Ainsi, il a été mentionné dans cette déclaration que les frondeurs entendent dénoncer « les graves dérives et violations commises par cette ‘’direction défaillante’’ ».
Entre autres griefs retenus, « la désignation du secrétaire général en dehors de la volonté des militants », « la gestion individuelle fondée sur le clientélisme, le régionalisme, l’exclusion, loin des bases de la concertation et de la démocratie », « la transformation du comité central en un organe fictif sans pouvoir réel », « l’organisation du 11e congrès dans des conditions opaques » et « la mauvaise gestion financière et administrative…
Il est question aussi d’ « des déclarations absurdes et honteuses dans les médias nationaux et internationaux, portant atteinte à la crédibilité du parti et à l’image de l’Algérie » ainsi que « l’absence totale du secrétaire général autoproclamé sur la scène politique nationale, régionale et internationale, et son incapacité à exprimer les positions du parti sur les grandes questions d’actualité ».

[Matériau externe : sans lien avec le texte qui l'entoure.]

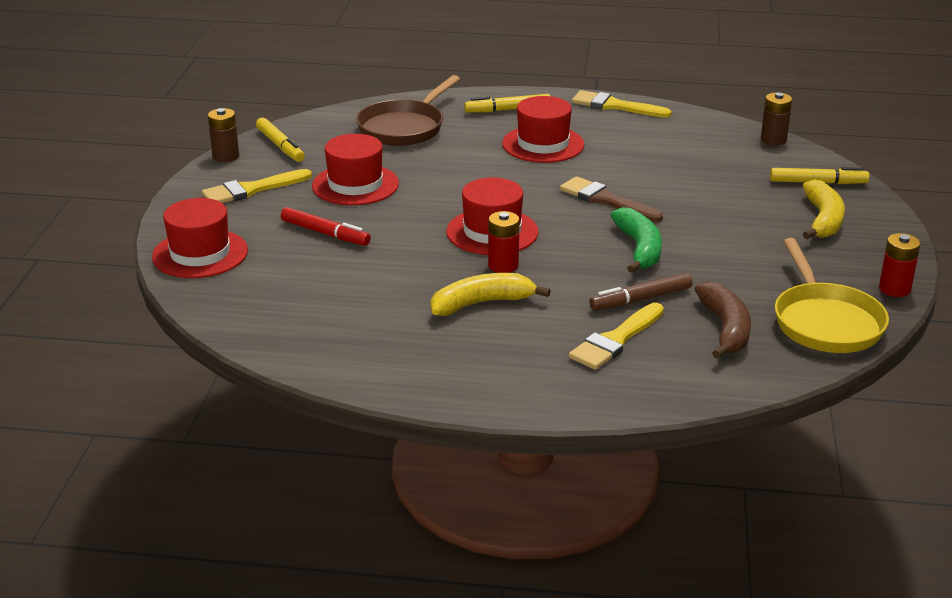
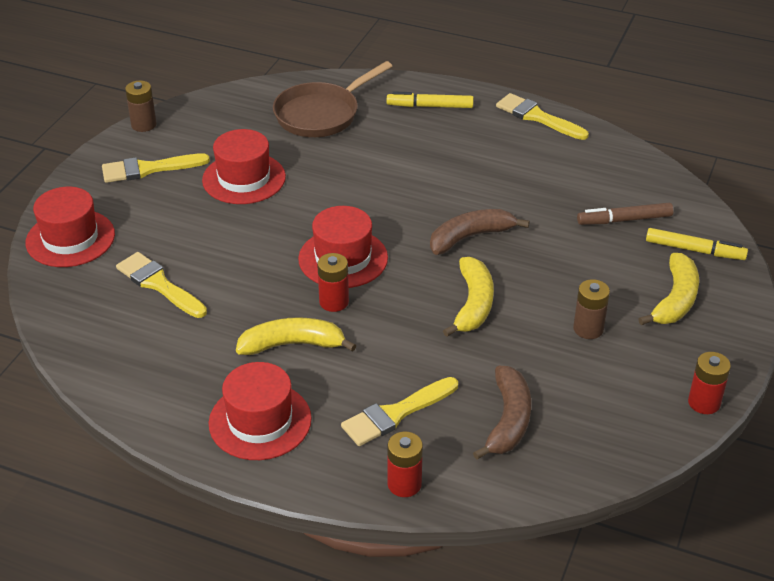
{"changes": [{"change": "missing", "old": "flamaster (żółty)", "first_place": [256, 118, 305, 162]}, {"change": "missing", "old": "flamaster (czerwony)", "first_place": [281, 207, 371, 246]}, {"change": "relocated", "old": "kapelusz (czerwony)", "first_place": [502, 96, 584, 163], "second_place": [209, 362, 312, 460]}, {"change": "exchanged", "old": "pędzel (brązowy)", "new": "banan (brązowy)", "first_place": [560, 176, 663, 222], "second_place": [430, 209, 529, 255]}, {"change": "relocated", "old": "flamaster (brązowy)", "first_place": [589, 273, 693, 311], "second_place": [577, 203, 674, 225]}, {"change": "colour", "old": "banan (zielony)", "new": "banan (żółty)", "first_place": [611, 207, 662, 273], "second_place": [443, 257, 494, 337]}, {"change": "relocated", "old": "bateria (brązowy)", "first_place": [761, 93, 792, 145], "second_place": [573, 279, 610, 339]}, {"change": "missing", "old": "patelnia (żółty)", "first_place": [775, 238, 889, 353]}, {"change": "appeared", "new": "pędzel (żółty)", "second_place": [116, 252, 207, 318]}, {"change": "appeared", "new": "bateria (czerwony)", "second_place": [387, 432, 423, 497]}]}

« Mise en place d’un comité national pour préparer une conférence inclusive »
A cet effet, et face à ce constat, les militants qui se sont regroupés au sein de ce comité réclament « le départ immédiat de la direction du parti, à sa tête le secrétaire général », « l’arrêt immédiat du processus de restructuration frauduleux » et « la mise en place d’un comité national composé de cadres compétents et honnêtes pour gérer les affaires du parti et préparer une conférence nationale inclusive sans exclusion ni marginalisation, pour redonner la parole à la base militante ».
Le coordinateur national de ce comité, l’ancien membre du Conseil de la nation, Abdelkader Kaci, a indiqué, dans un communiqué dans lequel il a tenu à remercier tous ceux qui ont fait le déplacement pour prendre part à ce rassemblement, que « la bataille pour le sauvetage du parti avance sereinement vers le changement souhaité ».